BEGIN EXTRACT TO READ

Whereas the legal model posits judges slavish in their objectivity, the attitudinal model stipulates judges ruled by their subjectivity. Judges will decide cases to advance their own policy preferences, and they will contort law and precedence as much as necessary to support their agendas. In these circumstances, the ideologies of judges deciding a case, and not prior statutes and decisions, will better help predict the eventual outcome. One should still consider precedent–setting cases, such as Hubbell and Fisher in regards to Navron Ponds, but in the context of how the judges could interpret the cases to match their political goals.10

If Judges Tatel, Rogers, and Brown act under the dictates of the attitudinal model rather than the legal model, would they decide the case differently from what I outlined above? No. Judges Tatel and Rogers are leftist judges, ´ la Associate Justices Ruth Bader Ginsberg and David Souter, respectively.11 The American left usually supports narrow government authority under the Fifth Amendment. Given that, Tatel and Rogers would not allow the government to require citizens to identify for investigators incriminating evidence.

As for Brown, a conservative similar to Associate Justice Antonin Scalia,12 she might vote against the government as well, to curtail government aggressiveness, a bane of American conservatives. Scalia himself voted with the majority in Hubbell not to allow subpoenas of broad categories of documents.13 Brown's conservatism, however, might take her in the direction of wanting to be hard on criminals. This could lead her to back the government's actions. In support, Brown could maintain the subpoena categories are not broad enough for Hubbell to cause problems. And she could accept the government's claim it knew with reasonable particularity about Ponds's incriminating documents.

END EXTRACT TO READ

#### EXERCISE AIM:
Answer these questions on the passage about the attitudinal model:
1. Under the attitudinal model, what do judges decide cases to advance?
2. Which Associate Justice is Judge Brown compared to?
3. In Hubbell, what did Scalia vote with the majority not to allow?
Answer from the text alone.

BEGIN DATA

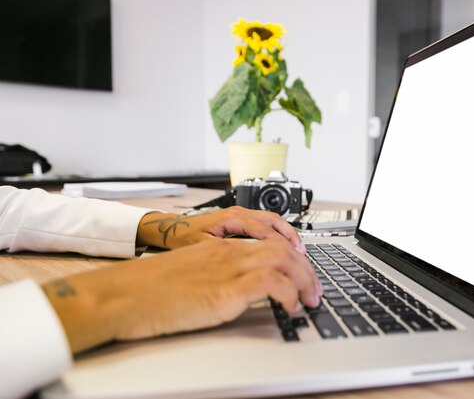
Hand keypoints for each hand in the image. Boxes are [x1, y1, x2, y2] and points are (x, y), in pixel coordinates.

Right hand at [42, 237, 321, 353]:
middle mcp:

END DATA

#### WRITTEN ANSWER:
1. Their own policy preferences.
2. Antonin Scalia.
3. Subpoenas of broad categories of documents.